Na pewno nieźle broniła rządu, bo na zarzuty, że rząd nie ma programu, stwierdziła: "Rząd ma więcej programów niż pralka automatyczna".
- Nasz rząd skutecznie upycha po kątach roczne deficyty i narastające długi. To z kolei dewastuje finanse publiczne i demoralizuje rządzących - mówiła Gilowska.
Obecnie ekonomiści wskazują na inne aspekty jej pracy. Andrzej Sadowski z Centrum im. Adama Smitha mówi, że dokonała w Polsce rzeczy "niemożliwej" - jako minister finansów obniżyła opodatkowanie pracy. Ekonomista podkreśla, że ten krok spowodował powstanie w Polsce kilku tysięcy miejsc pracy. By przeprowadzić te zmiany trzeba było poradzić sobie z oporem urzędników, i jej się to udało - podkreśla.
"Świetna ekonomistka, która zdynamizowała polską gospodarkę. Osoba bardzo energiczna" - tak zmarłą Zytę Gilowską wspomina z kolei prezes Polskiego Towarzystwa Ekonomicznego, Elżbieta Mączyńska.
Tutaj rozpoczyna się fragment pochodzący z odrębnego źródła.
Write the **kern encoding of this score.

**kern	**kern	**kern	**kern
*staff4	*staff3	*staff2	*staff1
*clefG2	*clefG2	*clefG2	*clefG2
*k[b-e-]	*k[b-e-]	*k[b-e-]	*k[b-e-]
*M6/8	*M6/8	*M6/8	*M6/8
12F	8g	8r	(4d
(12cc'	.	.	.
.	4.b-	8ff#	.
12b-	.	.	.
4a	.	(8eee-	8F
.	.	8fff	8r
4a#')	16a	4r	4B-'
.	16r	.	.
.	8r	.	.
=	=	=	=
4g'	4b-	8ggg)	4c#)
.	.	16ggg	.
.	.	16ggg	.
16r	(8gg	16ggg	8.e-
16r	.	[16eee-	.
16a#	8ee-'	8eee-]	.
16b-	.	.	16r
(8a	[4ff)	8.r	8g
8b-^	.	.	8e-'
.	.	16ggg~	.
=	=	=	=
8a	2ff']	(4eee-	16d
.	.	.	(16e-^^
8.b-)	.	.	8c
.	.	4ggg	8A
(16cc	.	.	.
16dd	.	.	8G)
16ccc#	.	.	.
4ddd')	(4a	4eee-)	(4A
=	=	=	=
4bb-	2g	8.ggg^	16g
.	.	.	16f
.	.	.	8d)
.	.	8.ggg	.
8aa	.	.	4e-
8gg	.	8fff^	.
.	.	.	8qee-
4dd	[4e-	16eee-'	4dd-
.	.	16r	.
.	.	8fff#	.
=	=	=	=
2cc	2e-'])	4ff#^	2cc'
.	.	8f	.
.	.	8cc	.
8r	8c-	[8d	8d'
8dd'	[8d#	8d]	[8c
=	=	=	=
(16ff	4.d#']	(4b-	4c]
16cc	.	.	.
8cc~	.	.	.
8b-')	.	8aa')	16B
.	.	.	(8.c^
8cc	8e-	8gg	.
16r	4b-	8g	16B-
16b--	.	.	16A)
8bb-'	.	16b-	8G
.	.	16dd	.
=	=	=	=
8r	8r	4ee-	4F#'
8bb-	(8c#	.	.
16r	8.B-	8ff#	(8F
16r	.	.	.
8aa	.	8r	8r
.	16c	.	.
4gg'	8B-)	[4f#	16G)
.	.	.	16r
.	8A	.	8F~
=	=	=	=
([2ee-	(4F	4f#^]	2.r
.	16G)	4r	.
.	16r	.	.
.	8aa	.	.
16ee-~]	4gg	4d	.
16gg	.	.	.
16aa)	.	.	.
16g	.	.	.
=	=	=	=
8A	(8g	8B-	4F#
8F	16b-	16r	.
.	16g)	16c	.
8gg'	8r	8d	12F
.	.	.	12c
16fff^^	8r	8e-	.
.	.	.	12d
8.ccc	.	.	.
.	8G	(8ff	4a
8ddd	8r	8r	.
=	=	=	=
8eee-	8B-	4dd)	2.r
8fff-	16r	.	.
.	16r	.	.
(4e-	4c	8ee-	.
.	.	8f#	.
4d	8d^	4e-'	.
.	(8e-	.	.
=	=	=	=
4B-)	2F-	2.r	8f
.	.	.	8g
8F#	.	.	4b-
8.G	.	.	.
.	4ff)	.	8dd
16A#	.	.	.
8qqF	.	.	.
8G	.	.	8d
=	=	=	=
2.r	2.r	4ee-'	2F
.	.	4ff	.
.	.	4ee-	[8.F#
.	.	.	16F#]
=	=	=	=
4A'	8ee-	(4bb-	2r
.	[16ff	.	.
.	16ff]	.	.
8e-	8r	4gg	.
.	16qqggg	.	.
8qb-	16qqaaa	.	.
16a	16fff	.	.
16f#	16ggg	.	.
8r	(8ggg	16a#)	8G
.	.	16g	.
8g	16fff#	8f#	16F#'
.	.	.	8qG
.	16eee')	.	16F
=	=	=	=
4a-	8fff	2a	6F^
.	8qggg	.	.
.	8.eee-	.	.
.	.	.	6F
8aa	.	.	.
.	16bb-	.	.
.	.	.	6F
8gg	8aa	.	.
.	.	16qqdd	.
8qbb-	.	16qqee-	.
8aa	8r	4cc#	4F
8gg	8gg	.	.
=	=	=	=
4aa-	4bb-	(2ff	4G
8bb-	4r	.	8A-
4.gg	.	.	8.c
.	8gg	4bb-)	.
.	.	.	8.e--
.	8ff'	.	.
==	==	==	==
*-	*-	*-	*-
Wiceprzewodnicząca Platformy Obywatelskiej
Warto pamiętać jednak, że przed wejściem w skład rządu, Zyta Gilowska była wiceprzewodniczącą Platformy Obywatelskiej. Zajmowała to stanowisko do maja 2005 roku. Z partii odeszła w reakcji na postawiony jej przez władze ugrupowania zarzut nepotyzmu i skierowanie sprawy do sądu koleżeńskiego.
W latach 2001-2005 była posłaną i działała w klubie Platformy Obywatelskiej. Pracowała między innymi w Komisji Finansów Publicznych, której była przewodniczącą. Zyskała popularność nie tylko jako posłanka, ale także autorka barwnych wypowiedzi i celnych ripost. W 2001 roku została również profesorem zwyczajnym Katolickiego Uniwersytetu Lubelskiego.
W latach 90. Zyta Gilowska była między innymi delegatką Polski do Kongresu Władz Lokalnych i Regionalnych Rady Europy oraz wiceprzewodniczącą Rady do spraw Samorządu Terytorialnego przy Prezydencie RP.
W 1994 roku wstąpiła do Unii Wolności, zasiadała przez dwa lata w Radzie Krajowej. W latach 1997-2001 była bezpartyjna, następnie wstąpiła do PO.